Wives and adult daughters (until given in marriage through the courtship process) must do the bidding of their father who approves of their activities.  Young women who do not have a male to oversee them or have a father who declines participation in the paradigm are advised to go out to obtain a representative male to serve as their covering and protector.  

Women and daughters are not permitted to work outside the home unless it is in the workplace of the father who provides both spiritual direction and lends physical protection to the family as well.  Women who work outside the home are likened to prostitutes whose “feet wander from home.”  All education must take place within the home through homeschooling, and adult women are not permitted to be trained outside the home setting.  Women are beings created for the use of men, and in some forms of patriarchy, women are defined as the “indirect image of God,” the ontological lesser of their male counterparts (of lesser essence physically and spiritually).  Between the demands of how to properly educate young women and the gender bias inherent in the religious beliefs, interests, activities, and aspirations of women are limited.

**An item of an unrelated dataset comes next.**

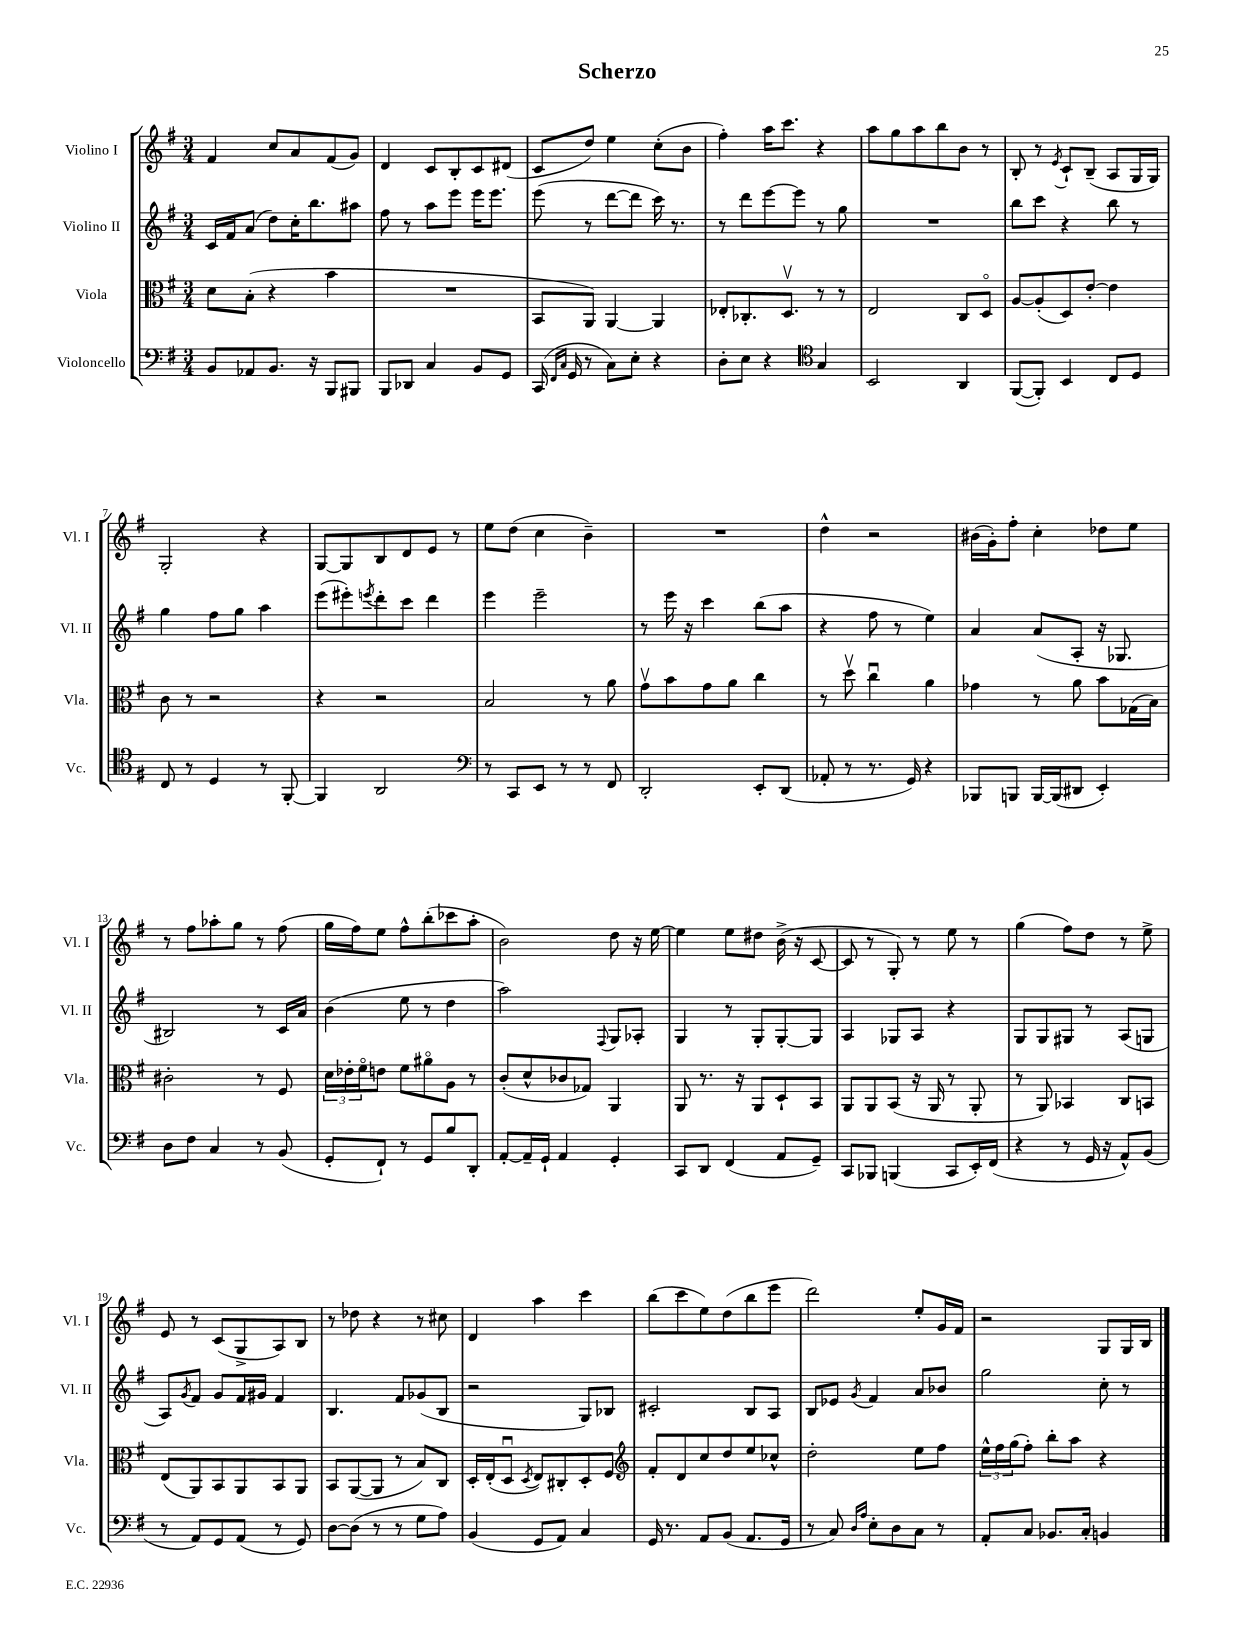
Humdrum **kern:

Fathers are venerated in the SAHD paradigm, and the entire system of patriarchy which is followed by many Quiverfull Families also fosters enmeshment and developmental problems, particularly for girls, though all of the family members suffer.  Enmeshment describes the relationship between child and parent wherein the parent used the child to meet needs that should only rightly be met my another adult.  These needs may be emotional, physical, psychological, and spiritual (though it is not necessarily sexual).   With the overfocus on gender in what some call a fertility cult, many believe that the exploitation of gender within the group is also a type of covert sexual exploitation.  Parents within this system use children to meet their unmet needs, a type of covert or emotional incest.  (The family system eclipses the the identity of the individual, and parents use their children to validate their own religious system and religious choices which usually involve saving both the world for Jesus and the government for the Religious Right.)